** BEGIN SELECTED PASSAGE **

The Custom Watch
February 2009 - unfinished/abandoned
I've always liked watches, and in, oh let's see... sheesh, February of 2009, I started working on making one of my own from scratch with my friend Tadge. He came down one weekend and helped me figure out the datasheet for some LCD screens I got on SparkFun, and we set to work getting a little operating system running on an ATMega that would show a few different screens.
Watches are a fun engineering challenge for a few reasons. First, they have to run 24 hours a day, every day, so you need them to be reliable and incredibly, impossibly efficient. That means no backlights except very occasionally, and preferably putting the microcontroller to sleep every chance you get. Also, they have to be small enough to fit on your wrist, and third they have to obviously be able to keep time, which means not messing up by more than a second or so a day.
How electric clocks work
The way watches, computers, synthesizers, radios, microcontrollers and all sorts of things keep time is with piezoelectric crystals. These are little electric modules with two pins that vibrate at very particular frequencies when electricity is applied. So where a grandfather clock uses a pendulum that resonates at once a second, nearly all watches use a crystal that oscillates at 32,768 times a second. Why such a specific number? It has to do with how computers count and store information. The amount of information you can store is 2 to the power of the number of bits you have. So if you just have 1 bit, 2^1 = 2. You can have a 1 or a 0, and nothing else. If you have 2 bits, 2^2, 00,01,10,11. 4 possible combinations can be made with 2 bits. 3 bits is 8 combinations, and so on. 8 bits is a byte, and a bytes can represent 255 different values (FUN FACT: the reason Link in the original Legend of Zelda for NES can only carry 255 rupees at a time is because they used an 8bit unsigned int variable to store that value!). So since 32,768 is exactly 2^15, it is a nice number to store in 15 bit binary (11111111 1111111).
In electronics, there are little chips called counters that will add up high/low transitions, like those generated by a crystal, and convert them to be bits on a bunch of pins in parallel. If you have a 15 bit one, then it will overflow and reset back to zero, everytime it hits 32,768. So, if our crystal vibrates that many times per second, then it'll do that once per second, and oingo boingo, we have our second hand.
Using a circuit like the above lets you put most of your watch to sleep for most of the time, as the built in counter on the microcontroller can run while the rest of the chip is asleep. This meant that in clock mode, I could draw whatever I wanted to on the screen to show the time, and then put the everything to sleep. At this point, the only thing really running on the watch is the tiny clock crystal and counter, which use a hysterically small amount of energy. This meant I could really sip the precious electricity from our tiny battery. This is the electrical equivalent of what an escapement does in a grandfather clock or pocket watch, and the counter acts like a 32,768:1 gear.

** END SELECTED PASSAGE **

According to the custom watch page, at how many times per second does the crystal used in nearly all watches oscillate?

** BEGIN DATA SUPPLIED **

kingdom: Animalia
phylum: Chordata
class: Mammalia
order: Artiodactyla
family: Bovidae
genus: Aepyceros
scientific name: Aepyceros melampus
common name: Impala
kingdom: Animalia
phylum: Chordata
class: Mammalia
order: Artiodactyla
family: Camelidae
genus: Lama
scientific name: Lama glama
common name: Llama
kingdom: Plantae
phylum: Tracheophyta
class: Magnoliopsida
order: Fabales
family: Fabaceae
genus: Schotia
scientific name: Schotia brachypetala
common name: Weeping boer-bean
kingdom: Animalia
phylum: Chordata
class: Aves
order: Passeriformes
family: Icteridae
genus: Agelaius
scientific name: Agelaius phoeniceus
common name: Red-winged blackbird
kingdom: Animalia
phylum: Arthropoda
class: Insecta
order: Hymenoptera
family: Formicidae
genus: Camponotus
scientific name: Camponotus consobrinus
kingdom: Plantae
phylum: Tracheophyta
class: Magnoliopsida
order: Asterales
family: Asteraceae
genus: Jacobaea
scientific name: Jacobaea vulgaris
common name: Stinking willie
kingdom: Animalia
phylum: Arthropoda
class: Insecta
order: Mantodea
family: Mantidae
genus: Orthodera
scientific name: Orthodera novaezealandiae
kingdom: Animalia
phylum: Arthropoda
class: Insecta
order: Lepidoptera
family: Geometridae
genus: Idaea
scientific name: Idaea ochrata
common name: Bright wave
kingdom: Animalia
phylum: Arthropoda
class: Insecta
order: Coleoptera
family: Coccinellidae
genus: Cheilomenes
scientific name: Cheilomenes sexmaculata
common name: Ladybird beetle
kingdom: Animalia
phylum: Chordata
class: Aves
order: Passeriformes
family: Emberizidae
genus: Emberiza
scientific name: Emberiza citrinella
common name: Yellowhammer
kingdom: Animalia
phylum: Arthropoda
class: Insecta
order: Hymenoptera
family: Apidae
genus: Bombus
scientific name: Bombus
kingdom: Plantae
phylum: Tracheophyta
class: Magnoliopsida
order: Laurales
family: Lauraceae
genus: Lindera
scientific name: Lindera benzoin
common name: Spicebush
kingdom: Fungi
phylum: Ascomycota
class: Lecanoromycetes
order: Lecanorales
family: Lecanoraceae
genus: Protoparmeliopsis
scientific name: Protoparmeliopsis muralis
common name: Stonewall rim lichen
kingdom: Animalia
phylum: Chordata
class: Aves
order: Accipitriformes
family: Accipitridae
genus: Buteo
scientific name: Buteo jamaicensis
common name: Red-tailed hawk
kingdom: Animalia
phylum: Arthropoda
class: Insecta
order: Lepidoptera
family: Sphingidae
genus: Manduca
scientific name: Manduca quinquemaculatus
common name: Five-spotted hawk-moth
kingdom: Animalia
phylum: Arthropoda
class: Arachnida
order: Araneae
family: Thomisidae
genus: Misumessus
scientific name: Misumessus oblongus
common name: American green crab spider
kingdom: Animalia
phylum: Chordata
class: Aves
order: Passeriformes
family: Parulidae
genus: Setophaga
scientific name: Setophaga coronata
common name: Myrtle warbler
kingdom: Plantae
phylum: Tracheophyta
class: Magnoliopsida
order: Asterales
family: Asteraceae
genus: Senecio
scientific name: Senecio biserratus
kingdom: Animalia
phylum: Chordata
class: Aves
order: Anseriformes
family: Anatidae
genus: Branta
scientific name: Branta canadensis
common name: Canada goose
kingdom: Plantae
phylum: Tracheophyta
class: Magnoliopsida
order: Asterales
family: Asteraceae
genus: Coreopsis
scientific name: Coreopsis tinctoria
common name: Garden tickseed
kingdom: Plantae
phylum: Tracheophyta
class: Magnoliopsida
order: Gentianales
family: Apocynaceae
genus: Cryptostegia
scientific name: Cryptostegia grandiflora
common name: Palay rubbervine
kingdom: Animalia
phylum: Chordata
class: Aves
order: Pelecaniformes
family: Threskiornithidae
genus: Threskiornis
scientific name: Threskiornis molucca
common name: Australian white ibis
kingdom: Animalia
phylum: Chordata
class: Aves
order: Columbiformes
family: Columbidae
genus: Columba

** END DATA SUPPLIED **

[COMPLETED TASK]
32,768 times a second.